И Пьетро остался дома, сидел тихонечко, сделал все уроки и ровно в половине шестого устроился перед телевизором — смотреть «Звездный путь».
Потом пришли брат с Патти, и они тоже уселись смотреть фильм.
Но Миммо совершенно не хотелось следить за приключениями капитана Кирка и его товарищей. Его мать так редко выбиралась из дому, что он хотел этим воспользоваться. Он мял и тискал свою девушку, как влюбленный осьминог.
Но Патриция увертывалась, била его по рукам и кричала:
— Прекрати, не трогай меня. Да перестань ты!
— Да что с тобой? Почему ты не хочешь? У тебя эти дела? — прошептал Миммо ей на ушко, а потом попытался это ушко обследовать при помощи языка.
Патриция вскочила и указала пальцем на Пьетро.
— Ты прекрасно знаешь.
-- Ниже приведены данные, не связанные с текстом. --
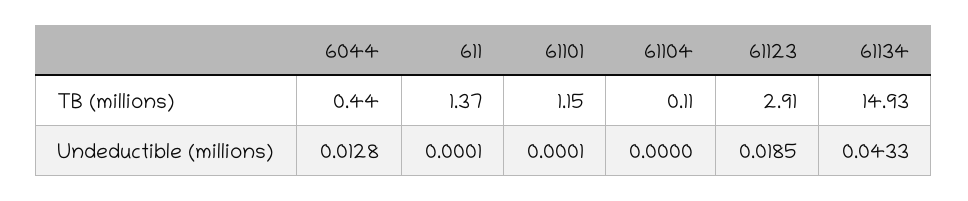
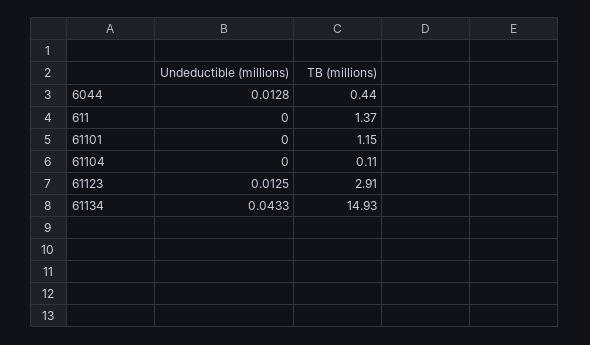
  {
    "6044": {
      "TB (millions)": 0.44,
      "Undeductible (millions)": 0.0128
    },
    "611": {
      "TB (millions)": 1.37,
-     "Undeductible (millions)": 0.0001
+     "Undeductible (millions)": 0
    },
    "61101": {
      "TB (millions)": 1.15,
-     "Undeductible (millions)": 0.0001
+     "Undeductible (millions)": 0
    },
    "61104": {
      "TB (millions)": 0.11,
      "Undeductible (millions)": 0
    },
    "61123": {
      "TB (millions)": 2.91,
-     "Undeductible (millions)": 0.0185
+     "Undeductible (millions)": 0.0125
    },
    "61134": {
      "TB (millions)": 14.93,
      "Undeductible (millions)": 0.0433
    }
  }

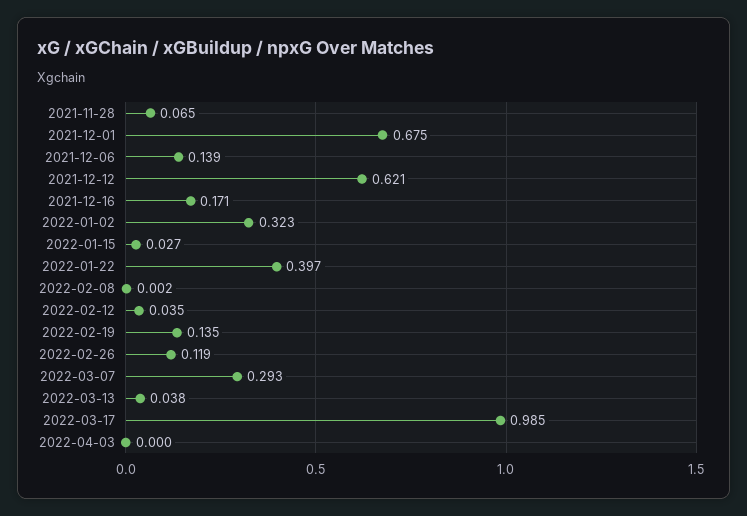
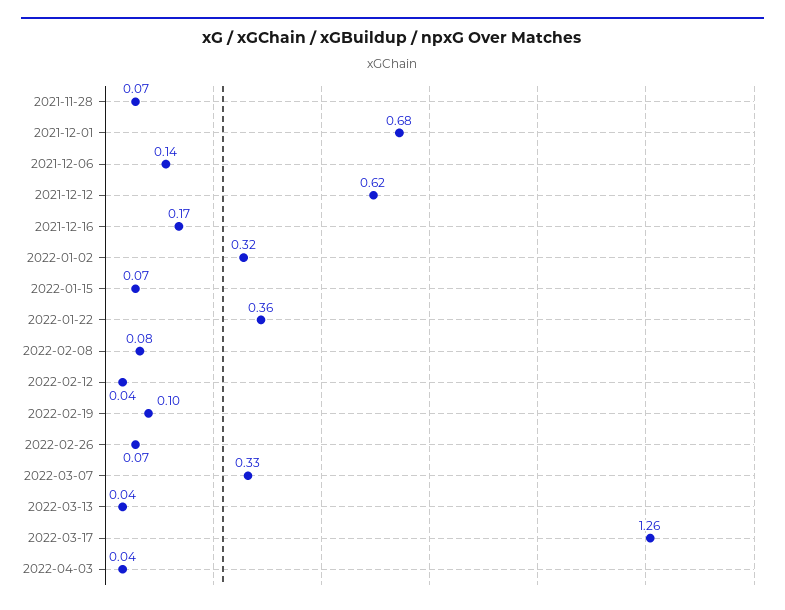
  {
    "2021-11-28": 0.065,
    "2021-12-01": 0.675,
    "2021-12-06": 0.139,
    "2021-12-12": 0.621,
    "2021-12-16": 0.171,
    "2022-01-02": 0.323,
-   "2022-01-15": 0.027,
+   "2022-01-15": 0.07,
-   "2022-01-22": 0.397,
+   "2022-01-22": 0.36,
-   "2022-02-08": 0.002,
+   "2022-02-08": 0.08,
    "2022-02-12": 0.035,
-   "2022-02-19": 0.135,
+   "2022-02-19": 0.1,
-   "2022-02-26": 0.119,
+   "2022-02-26": 0.07,
-   "2022-03-07": 0.293,
+   "2022-03-07": 0.33,
    "2022-03-13": 0.038,
-   "2022-03-17": 0.985,
+   "2022-03-17": 1.26,
-   "2022-04-03": 0
+   "2022-04-03": 0.04
  }

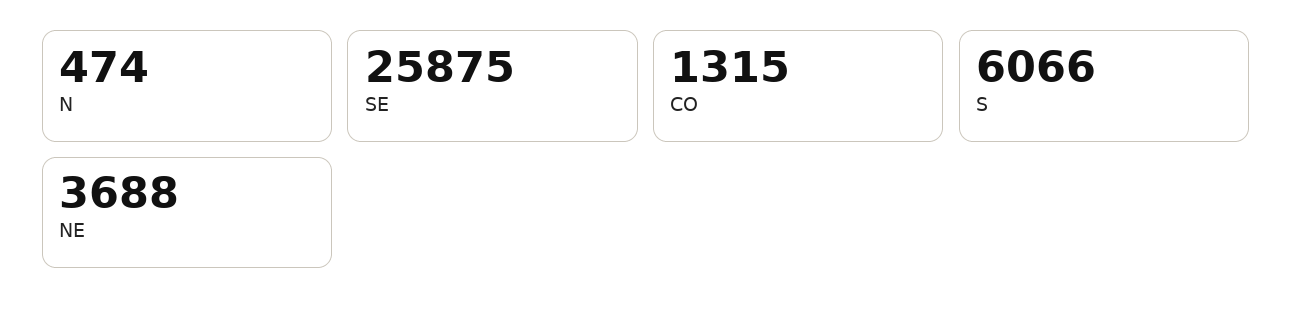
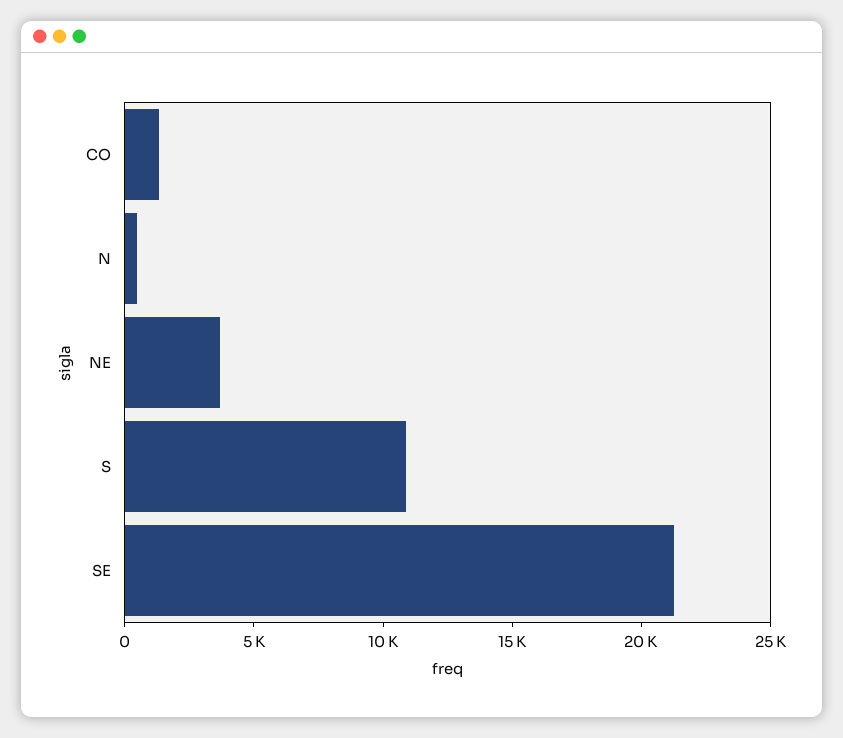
  {
    "N": 474,
-   "SE": 25875,
+   "SE": 21000,
    "CO": 1315,
-   "S": 6066,
+   "S": 11000,
    "NE": 3688
  }

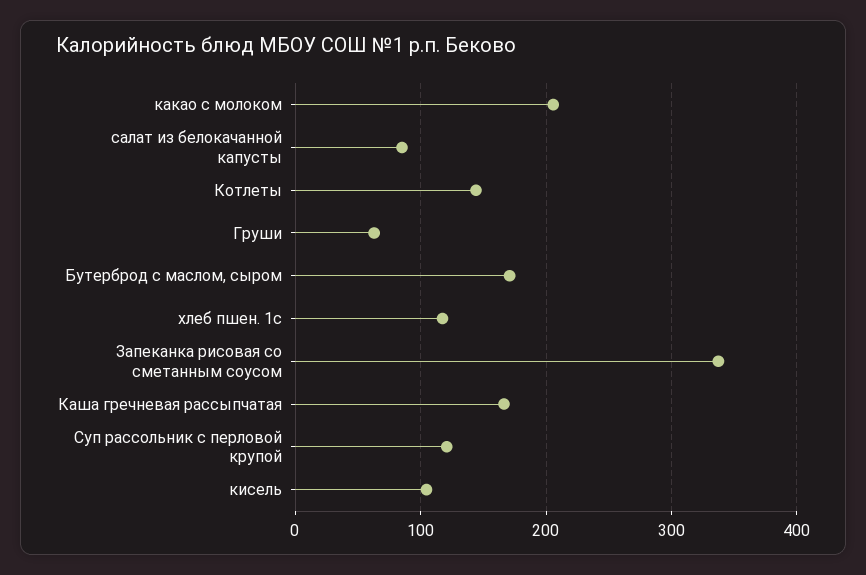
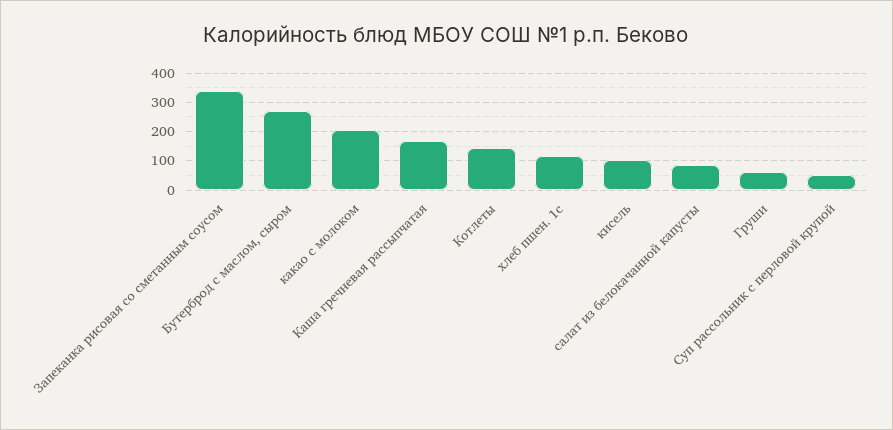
  {
    "какао с молоком": 210,
    "салат из белокачанной капусты": 90,
    "Котлеты": 140,
    "Груши": 60,
-   "Бутерброд с маслом, сыром": 170,
+   "Бутерброд с маслом, сыром": 275,
    "хлеб пшен. 1с": 120,
    "Запеканка рисовая со сметанным соусом": 340,
    "Каша гречневая рассыпчатая": 170,
-   "Суп рассольник с перловой крупой": 120,
+   "Суп рассольник с перловой крупой": 50,
    "кисель": 100
  }

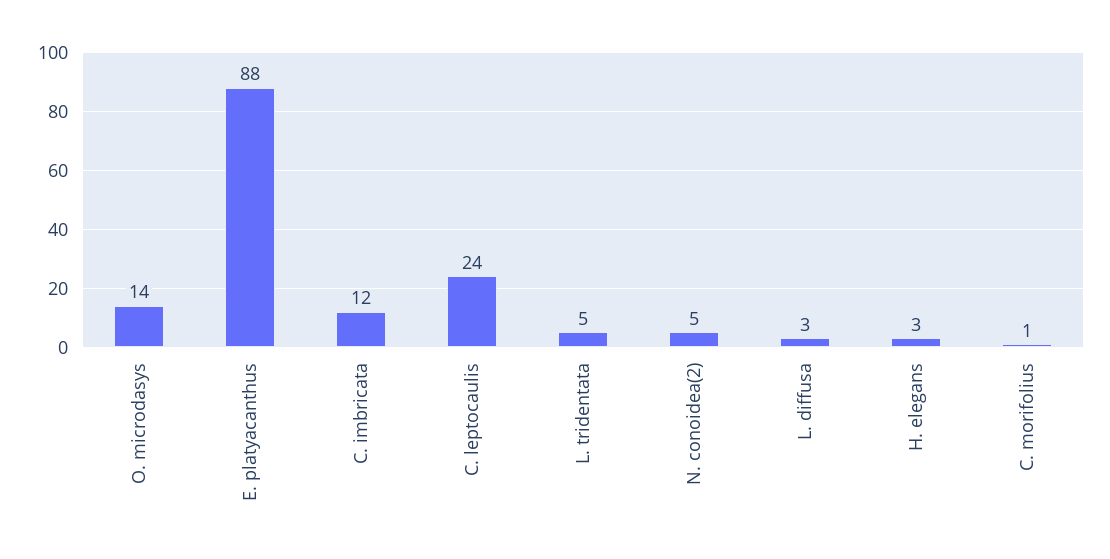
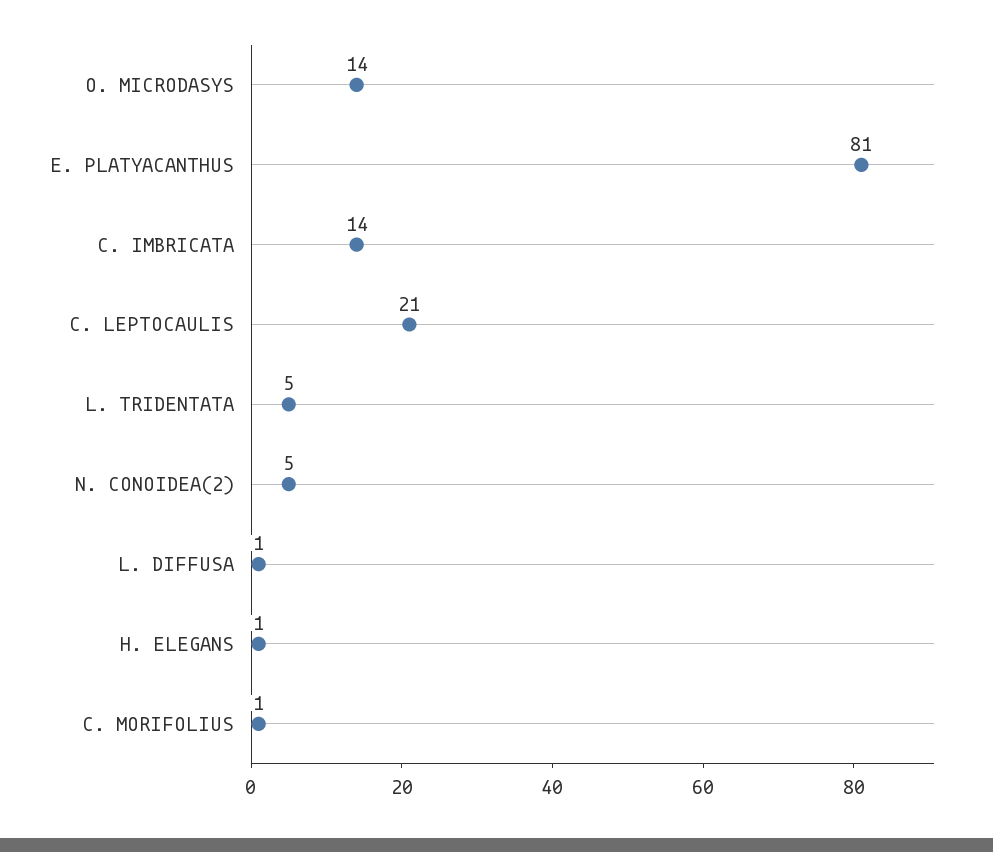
  {
    "O. microdasys": 14,
-   "E. platyacanthus": 88,
+   "E. platyacanthus": 81,
-   "C. imbricata": 12,
+   "C. imbricata": 14,
-   "C. leptocaulis": 24,
+   "C. leptocaulis": 21,
    "L. tridentata": 5,
    "N. conoidea(2)": 5,
-   "L. diffusa": 3,
+   "L. diffusa": 1,
-   "H. elegans": 3,
+   "H. elegans": 1,
    "C. morifolius": 1
  }

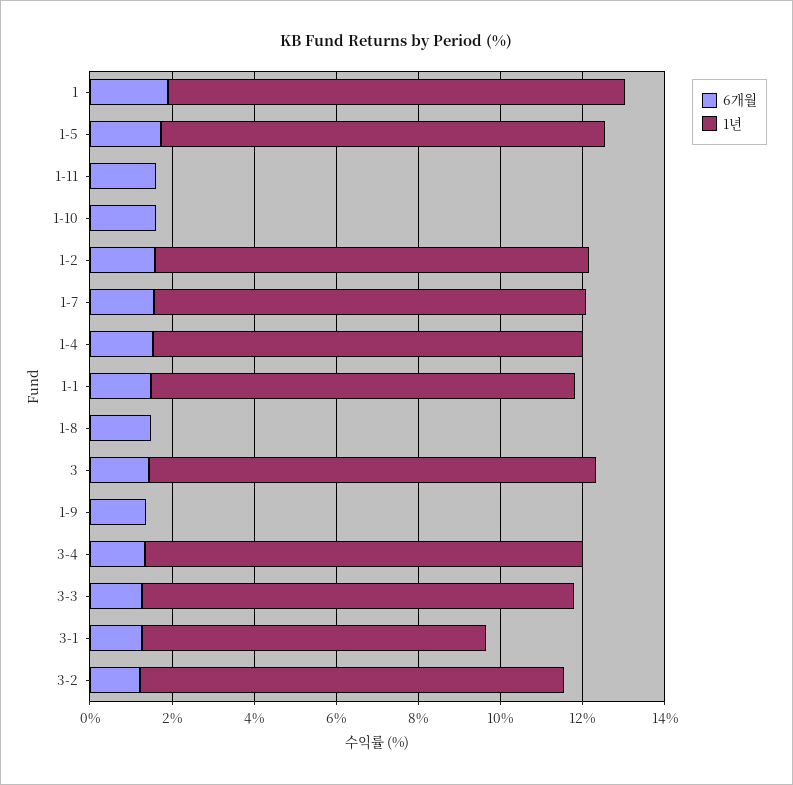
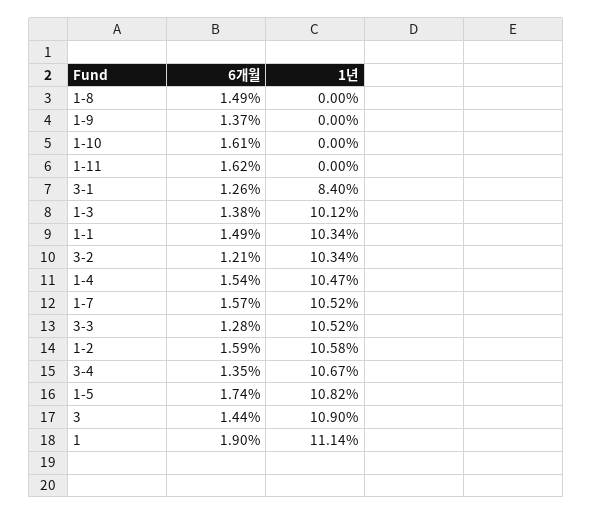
  {
    "6개월": {
      "1": 1.9,
      "1-5": 1.74,
      "1-11": 1.62,
      "1-10": 1.61,
      "1-2": 1.59,
      "1-7": 1.57,
      "1-4": 1.54,
      "1-1": 1.49,
      "1-8": 1.49,
      "3": 1.44,
      "1-9": 1.37,
      "3-4": 1.35,
      "3-3": 1.28,
      "3-1": 1.26,
-     "3-2": 1.21
+     "3-2": 1.21,
+     "1-3": 1.38
    },
    "1년": {
      "1": 11.14,
      "1-5": 10.82,
      "1-11": 0,
      "1-10": 0,
      "1-2": 10.58,
      "1-7": 10.52,
      "1-4": 10.47,
      "1-1": 10.34,
      "1-8": 0,
      "3": 10.9,
      "1-9": 0,
      "3-4": 10.67,
      "3-3": 10.52,
      "3-1": 8.4,
-     "3-2": 10.34
+     "3-2": 10.34,
+     "1-3": 10.12
    }
  }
Тут твой брат. Вот и все. Он всегда нам мешает… Надоел уже, и он на нас смотрит так… Следит за нами. Прогони его.
Вот уж неправда.
Пьетро интересовала только судьба Спока, и вовсе он не следил, как эти двое лижутся и делают всякие гадости.
Правда заключалась в другом. Патриция злилась на Пьетро. Она ревновала. Отношения у братьев были приятельские, они шутили между собой по-своему, а Патриция принципиально ревновала всякого, кто был в близких отношениях с ее парнем.
— Ты же видишь, он смотрит телевизор… — ответил Миммо.
— Прогони его. Если он не уйдет, ничего не будет.